JUEVES, Primera Semana de Cuaresma, 26 de febrero de 2026 (Ciclo a)

SANTO DEL DÍA

San Alejandro nace durante el gobierno de Pedro de Alejandría, tenia un carácter dulce y afable, amor y caridad para con sus hermanos y los pobres, también tenia un espíritu de caridad, lucha contra la herejía y el arrianismo. En su encuentro con Arrio que estaba unido al partido de los melecianos, constituido por los partidarios del obispo Melecio de Lycópolis, que mantenía un verdadero cisma frente al legítimo obispo Pedro de Alejandría, Melecio había sido arrojado por su obispo de la diócesis de Alejandría, el santo obtuvo su ordenación sacerdotal, al morir Aquillas le sucedió y Arrio al enterarse declaró una enemistad contra él, en su gobierno san Alejandro puso al frente de iglesias a los Ermitaños debido a que sentía gran admiración por ellos. Su intervención en todo el asunto de Arrio y del arrianismo, y su decidida defensa de la ortodoxia católica fue constante, el misterio de la Trinidad y de la distinción de personas divinas fue su postura frente a Arrio que consideraba a Jesús criatura y negaba la Trinidad, tuvo conversaciones privadas con Arrio para convencerlo de su falsa concepción, pero fue inútil así que se dispone a realizar  un sínodo en Alejandría e invitar a Arrio y permitirle exponer sus ideas frente a muchos obispos, pero al final fue condenado por unanimidad por toda la asamblea.

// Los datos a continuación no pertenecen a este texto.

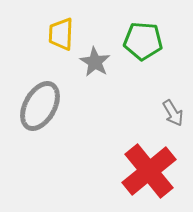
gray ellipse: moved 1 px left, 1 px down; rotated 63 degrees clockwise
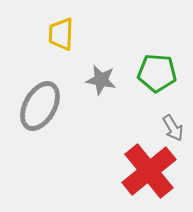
green pentagon: moved 14 px right, 32 px down
gray star: moved 6 px right, 18 px down; rotated 20 degrees counterclockwise
gray arrow: moved 15 px down
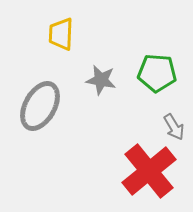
gray arrow: moved 1 px right, 1 px up
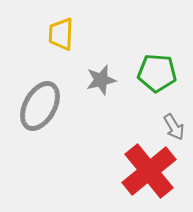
gray star: rotated 24 degrees counterclockwise
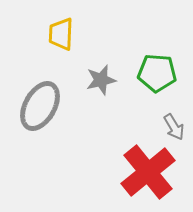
red cross: moved 1 px left, 1 px down
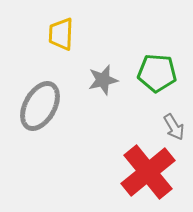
gray star: moved 2 px right
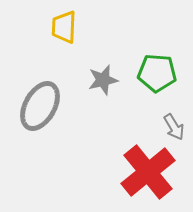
yellow trapezoid: moved 3 px right, 7 px up
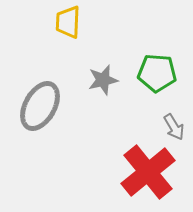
yellow trapezoid: moved 4 px right, 5 px up
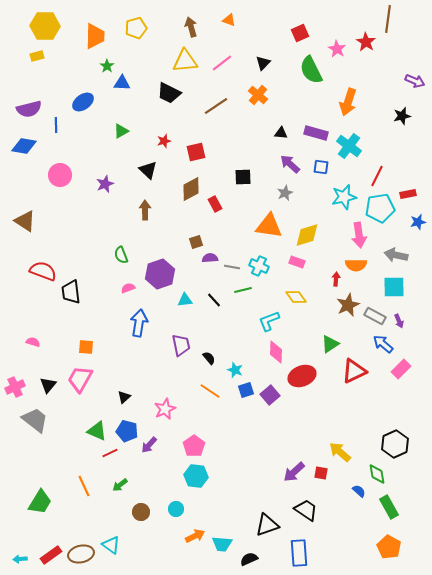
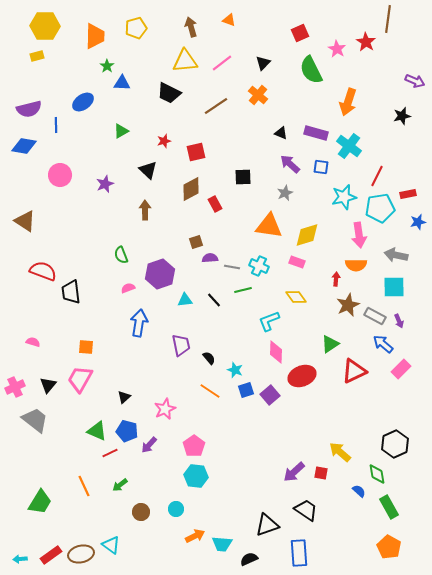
black triangle at (281, 133): rotated 16 degrees clockwise
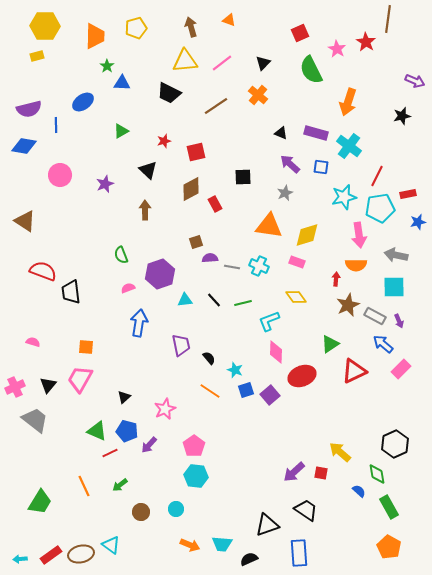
green line at (243, 290): moved 13 px down
orange arrow at (195, 536): moved 5 px left, 9 px down; rotated 48 degrees clockwise
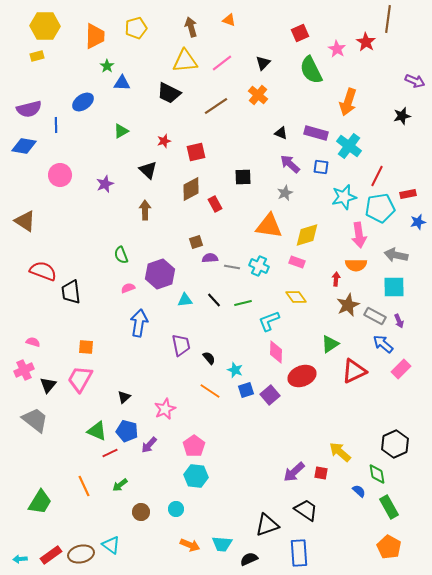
pink cross at (15, 387): moved 9 px right, 17 px up
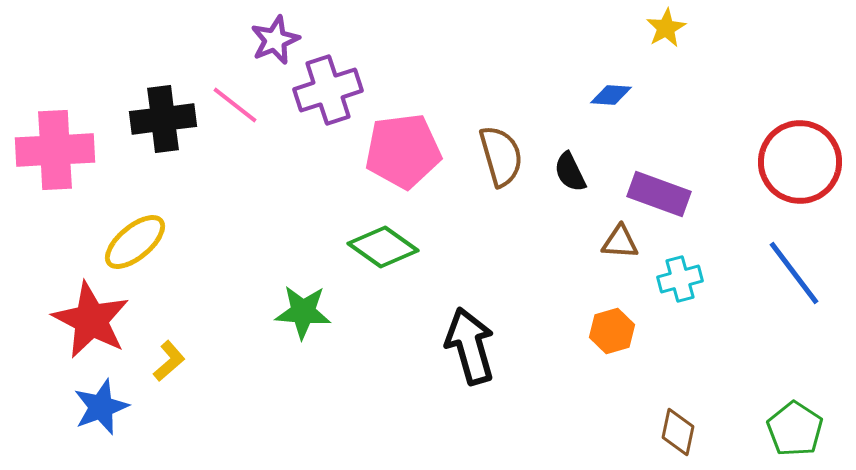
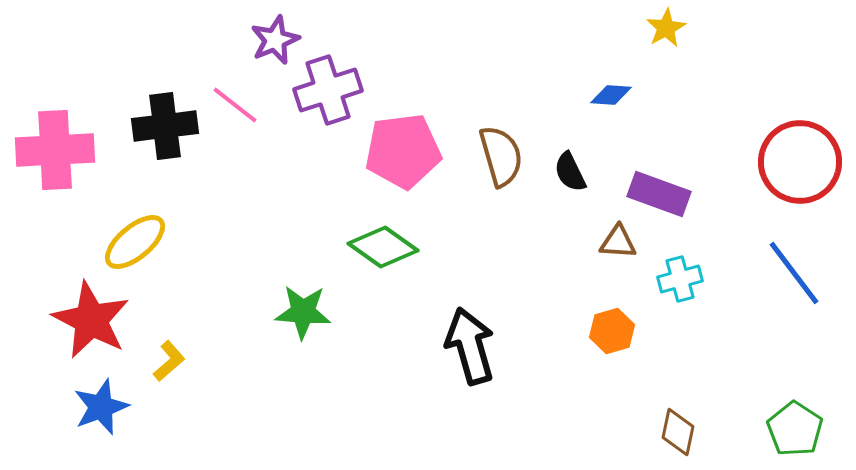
black cross: moved 2 px right, 7 px down
brown triangle: moved 2 px left
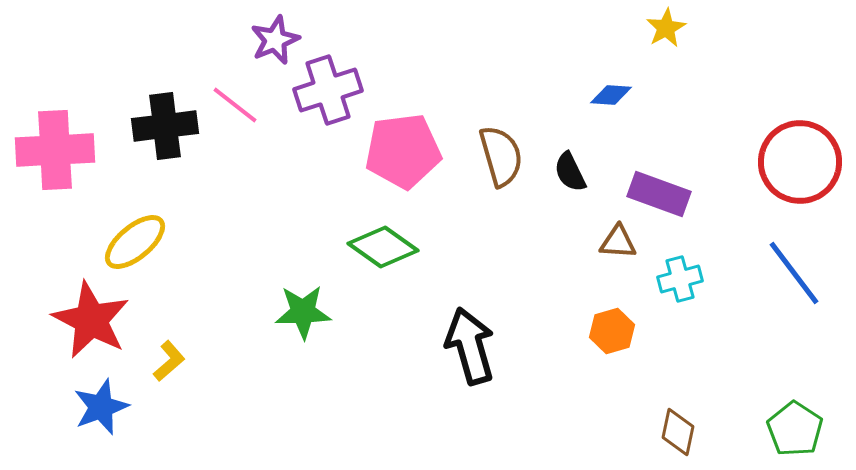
green star: rotated 6 degrees counterclockwise
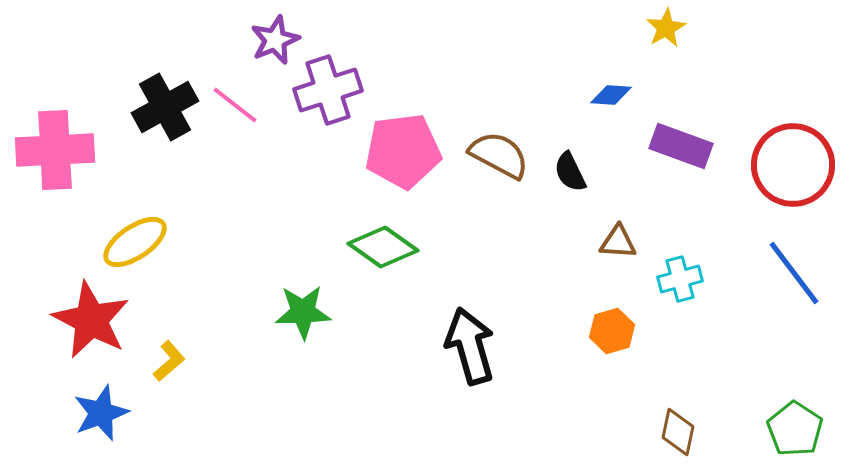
black cross: moved 19 px up; rotated 22 degrees counterclockwise
brown semicircle: moved 2 px left, 1 px up; rotated 46 degrees counterclockwise
red circle: moved 7 px left, 3 px down
purple rectangle: moved 22 px right, 48 px up
yellow ellipse: rotated 6 degrees clockwise
blue star: moved 6 px down
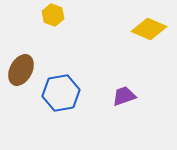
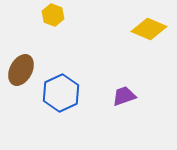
blue hexagon: rotated 15 degrees counterclockwise
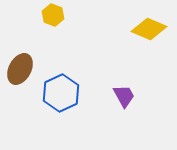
brown ellipse: moved 1 px left, 1 px up
purple trapezoid: rotated 80 degrees clockwise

Después de esto Arrio viajo a Egipto luego a Palestina y por último a Nicodemia donde expandió su doctrina y convenció a muchos, y denigrando el nombre del santo, participó del primer concilio ecuménico, reunido en Nicea donde habría un encuentro y se trataría el tema del arrianismo que él mismo había descubierto y luchado contra aquella teoría, años después San Atanasio lo sucedió en su misión de ir en contra de aquella herejía.

Evangelio del día

San Mateo 7, 7-12

En aquel tiempo, dijo Jesús a sus discípulos:
«Pedid y se os dará, buscad y encontraréis, llamad y se os abrirá; porque todo el que pide recibe, quien busca encuentra y al que llama se le abre.

Si a alguno de vosotros le pide su hijo pan, ¿le dará una piedra?; y si le pide pescado, ¿le dará una serpiente? Pues si vosotros, aun siendo malos, sabéis dar cosas buenas a vuestros hijos, ¡cuánto más vuestro Padre que está en los cielos dará cosas buenas a los que le piden!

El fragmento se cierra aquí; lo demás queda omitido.